Problem details. Filter the entries for the word "land". Copy each line that has it.

Data for this exercise.

--- START ---

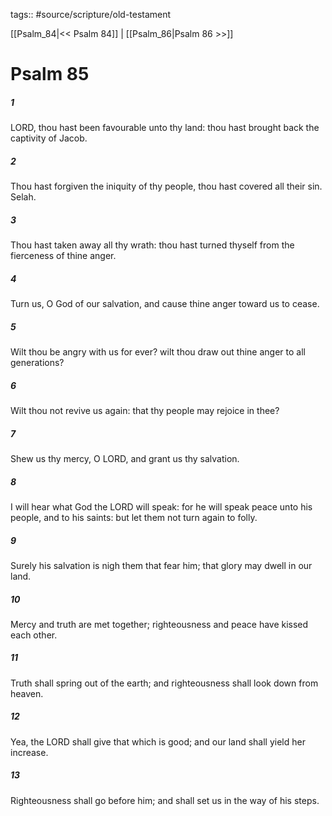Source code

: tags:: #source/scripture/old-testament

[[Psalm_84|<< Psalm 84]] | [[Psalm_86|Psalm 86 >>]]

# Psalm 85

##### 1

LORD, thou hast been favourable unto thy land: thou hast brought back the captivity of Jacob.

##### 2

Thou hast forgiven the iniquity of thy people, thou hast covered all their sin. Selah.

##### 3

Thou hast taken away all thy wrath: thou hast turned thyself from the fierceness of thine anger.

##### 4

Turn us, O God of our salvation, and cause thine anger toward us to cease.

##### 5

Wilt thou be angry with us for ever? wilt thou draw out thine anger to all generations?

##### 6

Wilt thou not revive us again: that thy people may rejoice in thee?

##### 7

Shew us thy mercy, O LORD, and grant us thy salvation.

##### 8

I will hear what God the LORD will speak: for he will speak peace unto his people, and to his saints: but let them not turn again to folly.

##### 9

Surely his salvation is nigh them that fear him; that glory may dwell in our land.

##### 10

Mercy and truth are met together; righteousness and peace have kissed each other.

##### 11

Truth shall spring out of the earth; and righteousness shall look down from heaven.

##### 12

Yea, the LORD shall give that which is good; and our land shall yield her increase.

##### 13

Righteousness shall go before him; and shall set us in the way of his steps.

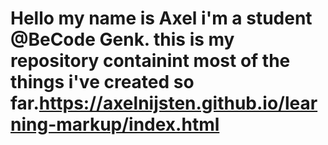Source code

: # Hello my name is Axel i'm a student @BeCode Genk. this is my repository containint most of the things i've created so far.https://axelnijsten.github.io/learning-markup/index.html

--- END ---

Reply.
LORD, thou hast been favourable unto thy land: thou hast brought back the captivity of Jacob.
Surely his salvation is nigh them that fear him; that glory may dwell in our land.
Yea, the LORD shall give that which is good; and our land shall yield her increase.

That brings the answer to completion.